(PROBLEM TO SOLVE): From the rows below, return every line from the one containing "Renderforest Affiliate Program" up to and including the one containing "Program and Its Services", reproducing each line without any change.
%%
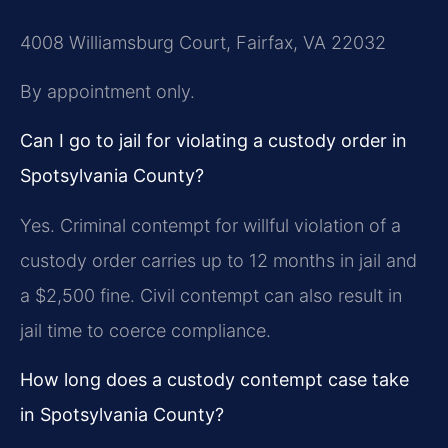
4008 Williamsburg Court, Fairfax, VA 22032
By appointment only.
Can I go to jail for violating a custody order in
Spotsylvania County?
Yes. Criminal contempt for willful violation of a
custody order carries up to 12 months in jail and
a $2,500 fine. Civil contempt can also result in
jail time to coerce compliance.
How long does a custody contempt case take
in Spotsylvania County?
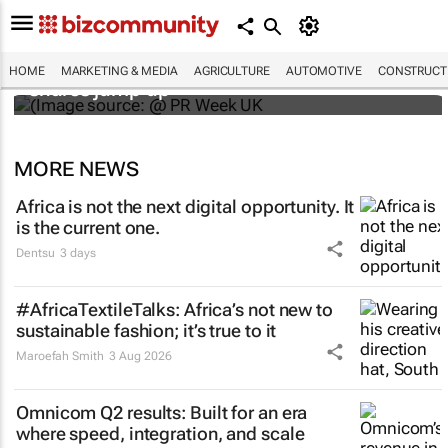
WPP results beat analyst forecasts, sees
HOME
MARKETING & MEDIA
AGRICULTURE
AUTOMOTIVE
CONSTRUCTI
shares jump up
MORE NEWS
Africa is not the next digital opportunity. It
is the current one.
Dentsu
3 days
#AfricaTextileTalks: Africa’s not new to
sustainable fashion; it’s true to it
Maroefah Smith
3 Aug 2026
Omnicom Q2 results: Built for an era
where speed, integration, and scale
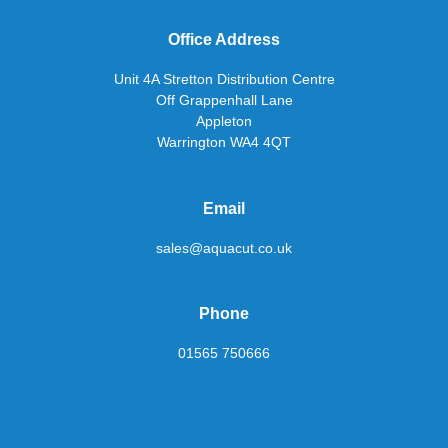
Office Address
Unit 4A Stretton Distribution Centre
Off Grappenhall Lane
Appleton
Warrington WA4 4QT
Email
sales@aquacut.co.uk
Phone
01565 750666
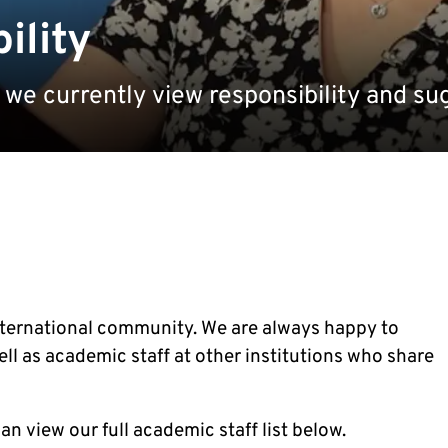
ility
we currently view responsibility and s
nternational community. We are always happy to
ll as academic staff at other institutions who share
an view our full academic staff list below.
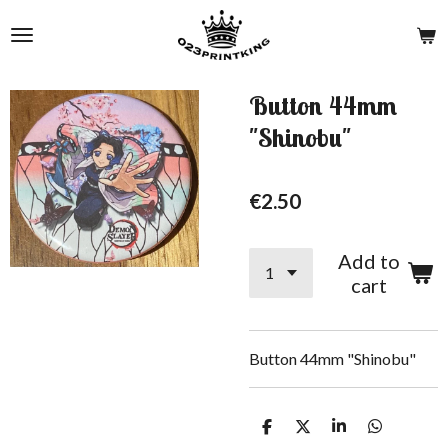
Skip
to
main
content
Button 44mm
"Shinobu"
€2.50
Add to
cart
Button 44mm "Shinobu"
S
S
S
S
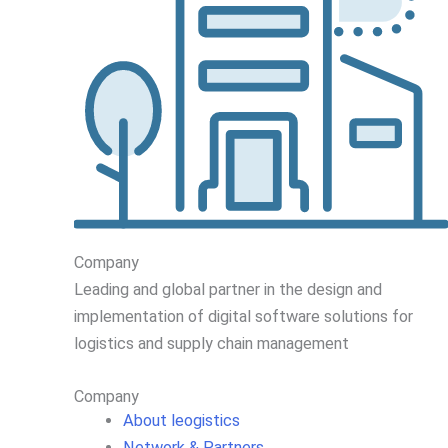
Company
Leading
and global
partner in
the design and
implementation
of digital software solutions for
logistics and supply chain
management
Company
About leogistics
Network & Partners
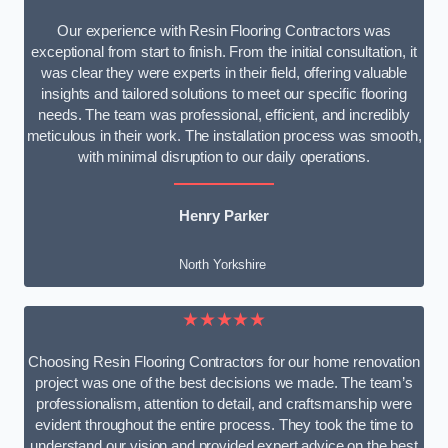
Our experience with Resin Flooring Contractors was
exceptional from start to finish. From the initial consultation, it
was clear they were experts in their field, offering valuable
insights and tailored solutions to meet our specific flooring
needs. The team was professional, efficient, and incredibly
meticulous in their work. The installation process was smooth,
with minimal disruption to our daily operations.
Henry Parker
North Yorkshire
★★★★★
Choosing Resin Flooring Contractors for our home renovation
project was one of the best decisions we made. The team’s
professionalism, attention to detail, and craftsmanship were
evident throughout the entire process. They took the time to
understand our vision and provided expert advice on the best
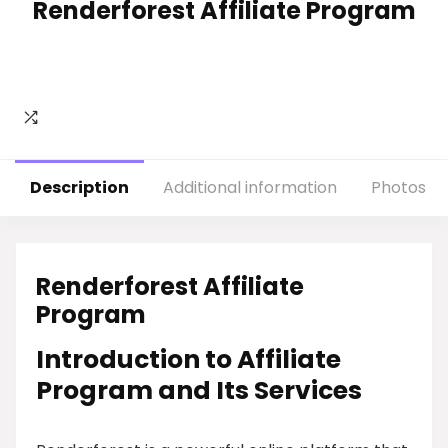
Renderforest Affiliate Program
Description
Additional information
Photos
Renderforest Affiliate
Program
Introduction to Affiliate
Program and Its Services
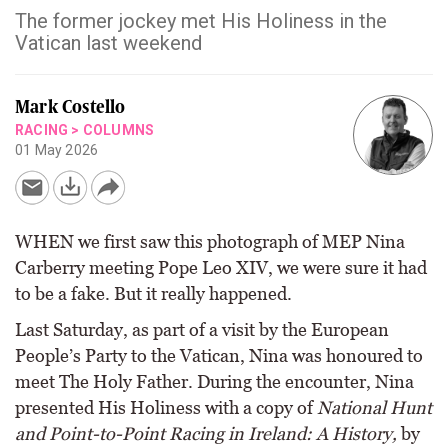
The former jockey met His Holiness in the
Vatican last weekend
Mark Costello
RACING
>
COLUMNS
01 May 2026
WHEN we first saw this photograph of MEP Nina
Carberry meeting Pope Leo XIV, we were sure it had
to be a fake. But it really happened.
Last Saturday, as part of a visit by the European
People’s Party to the Vatican, Nina was honoured to
meet The Holy Father. During the encounter, Nina
presented His Holiness with a copy of
National Hunt
and Point-to-Point Racing in Ireland: A History,
by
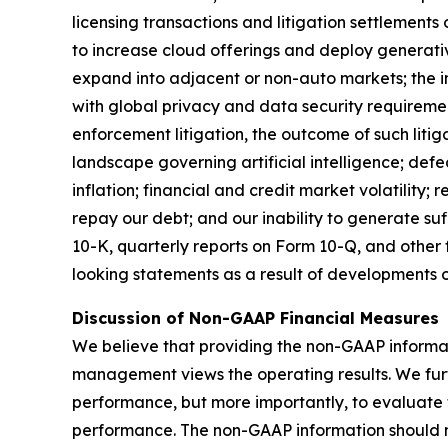
licensing transactions and litigation settlements
to increase cloud offerings and deploy generati
expand into adjacent or non-auto markets; the in
with global privacy and data security requirement
enforcement litigation, the outcome of such litig
landscape governing artificial intelligence; defec
inflation; financial and credit market volatility;
repay our debt; and our inability to generate su
10-K, quarterly reports on Form 10-Q, and other
looking statements as a result of developments o
Discussion of Non-GAAP Financial Measures
We believe that providing the non-GAAP informatio
management views the operating results. We furth
performance, but more importantly, to evaluat
performance. The non-GAAP information should no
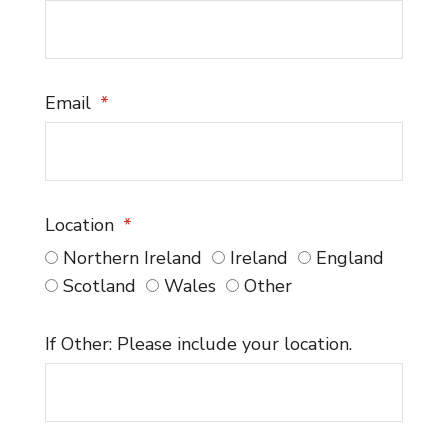
Email
Location
Northern Ireland
Ireland
England
Scotland
Wales
Other
If Other: Please include your location.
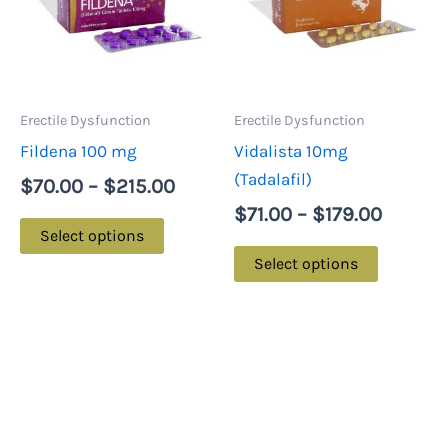
multiple
multiple
$215.00
$179.0
variants.
variants.
The
The
options
options
may
may
Erectile Dysfunction
Erectile Dysfunction
be
be
Fildena 100 mg
Vidalista 10mg
chosen
chosen
(Tadalafil)
$
70.00
–
$
215.00
on
on
$
71.00
–
$
179.00
the
the
Select options
product
product
Select options
page
page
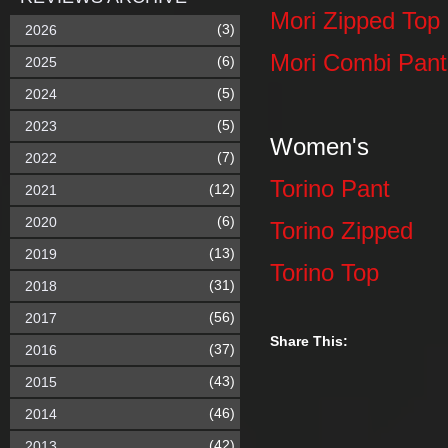
Mori Zipped Top
(3)
2026
Mori Combi Pant
(6)
2025
(5)
2024
(5)
2023
Women's
(7)
2022
Torino Pant
(12)
2021
(6)
2020
Torino Zipped
(13)
2019
Torino Top
(31)
2018
(56)
2017
Share This:
(37)
2016
(43)
2015
(46)
2014
(42)
2013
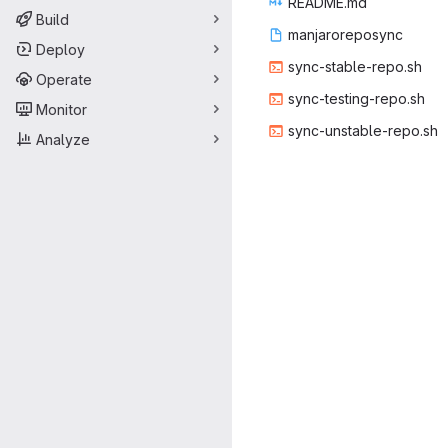
READ
‎ME.md‎
Build
manjaro
‎reposync‎
Deploy
sync-stab
‎le-repo.sh‎
Operate
sync-testi
‎ng-repo.sh‎
Monitor
sync-unsta
‎ble-repo.sh‎
Analyze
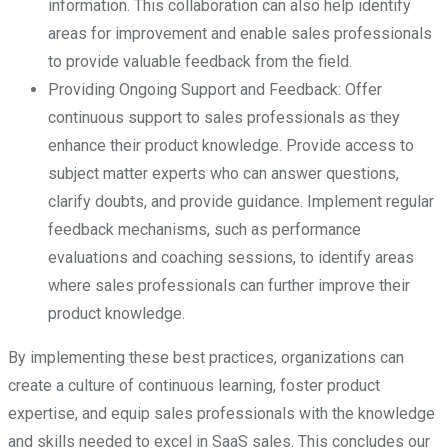
information. This collaboration can also help identify
areas for improvement and enable sales professionals
to provide valuable feedback from the field.
Providing Ongoing Support and Feedback: Offer
continuous support to sales professionals as they
enhance their product knowledge. Provide access to
subject matter experts who can answer questions,
clarify doubts, and provide guidance. Implement regular
feedback mechanisms, such as performance
evaluations and coaching sessions, to identify areas
where sales professionals can further improve their
product knowledge.
By implementing these best practices, organizations can
create a culture of continuous learning, foster product
expertise, and equip sales professionals with the knowledge
and skills needed to excel in SaaS sales. This concludes our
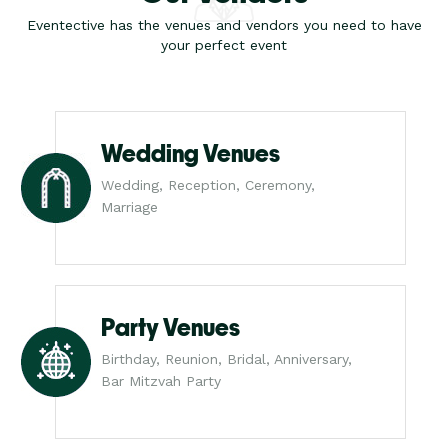
Eventective has the venues and vendors you need to have
your perfect event
Wedding Venues
Wedding, Reception, Ceremony,
Marriage
Party Venues
Birthday, Reunion, Bridal, Anniversary,
Bar Mitzvah Party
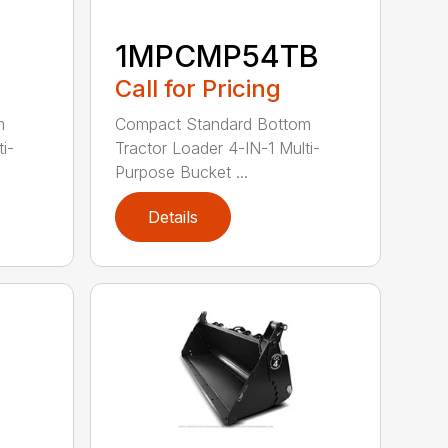
1MPCMP54TB
Call for Pricing
m
Compact Standard Bottom
i-
Tractor Loader 4-IN-1 Multi-
Purpose Bucket ...
Details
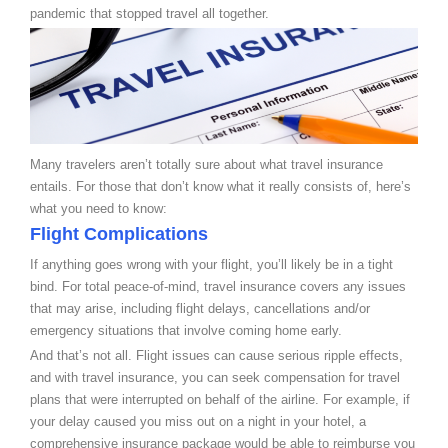
pandemic that stopped travel all together.
Many travelers aren’t totally sure about what travel insurance
entails. For those that don’t know what it really consists of, here’s
what you need to know:
Flight Complications
If anything goes wrong with your flight, you’ll likely be in a tight
bind. For total peace-of-mind, travel insurance covers any issues
that may arise, including flight delays, cancellations and/or
emergency situations that involve coming home early.
And that’s not all. Flight issues can cause serious ripple effects,
and with travel insurance, you can seek compensation for travel
plans that were interrupted on behalf of the airline. For example, if
your delay caused you miss out on a night in your hotel, a
comprehensive insurance package would be able to reimburse you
%%
(SOLUTION FOR THIS PROBLEM):
Renderforest Affiliate Program
Description
Additional information
Photos
Renderforest Affiliate
Program
Introduction to Affiliate
Program and Its Services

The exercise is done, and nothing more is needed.